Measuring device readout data
****************************************

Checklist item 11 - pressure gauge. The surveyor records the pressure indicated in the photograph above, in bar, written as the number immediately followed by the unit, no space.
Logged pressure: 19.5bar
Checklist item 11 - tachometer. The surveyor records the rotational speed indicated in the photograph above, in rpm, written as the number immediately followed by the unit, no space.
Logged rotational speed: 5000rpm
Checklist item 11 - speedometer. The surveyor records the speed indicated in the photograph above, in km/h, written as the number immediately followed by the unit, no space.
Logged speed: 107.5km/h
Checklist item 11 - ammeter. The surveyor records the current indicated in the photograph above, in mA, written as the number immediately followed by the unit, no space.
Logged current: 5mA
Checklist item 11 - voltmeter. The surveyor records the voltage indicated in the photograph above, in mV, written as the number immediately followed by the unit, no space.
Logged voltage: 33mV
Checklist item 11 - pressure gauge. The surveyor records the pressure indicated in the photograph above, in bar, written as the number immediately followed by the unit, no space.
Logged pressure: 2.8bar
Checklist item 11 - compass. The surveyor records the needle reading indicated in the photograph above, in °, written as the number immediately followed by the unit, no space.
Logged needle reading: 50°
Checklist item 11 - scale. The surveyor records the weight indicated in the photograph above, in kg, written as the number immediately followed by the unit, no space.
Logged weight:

****************************************

:: Required work ::
Reproduce every line of the material above word for word, leaving nothing out.

:: Answer ::
Checklist item 11 - pressure gauge. The surveyor records the pressure indicated in the photograph above, in bar, written as the number immediately followed by the unit, no space.
Logged pressure: 19.5bar
Checklist item 11 - tachometer. The surveyor records the rotational speed indicated in the photograph above, in rpm, written as the number immediately followed by the unit, no space.
Logged rotational speed: 5000rpm
Checklist item 11 - speedometer. The surveyor records the speed indicated in the photograph above, in km/h, written as the number immediately followed by the unit, no space.
Logged speed: 107.5km/h
Checklist item 11 - ammeter. The surveyor records the current indicated in the photograph above, in mA, written as the number immediately followed by the unit, no space.
Logged current: 5mA
Checklist item 11 - voltmeter. The surveyor records the voltage indicated in the photograph above, in mV, written as the number immediately followed by the unit, no space.
Logged voltage: 33mV
Checklist item 11 - pressure gauge. The surveyor records the pressure indicated in the photograph above, in bar, written as the number immediately followed by the unit, no space.
Logged pressure: 2.8bar
Checklist item 11 - compass. The surveyor records the needle reading indicated in the photograph above, in °, written as the number immediately followed by the unit, no space.
Logged needle reading: 50°
Checklist item 11 - scale. The surveyor records the weight indicated in the photograph above, in kg, written as the number immediately followed by the unit, no space.
Logged weight:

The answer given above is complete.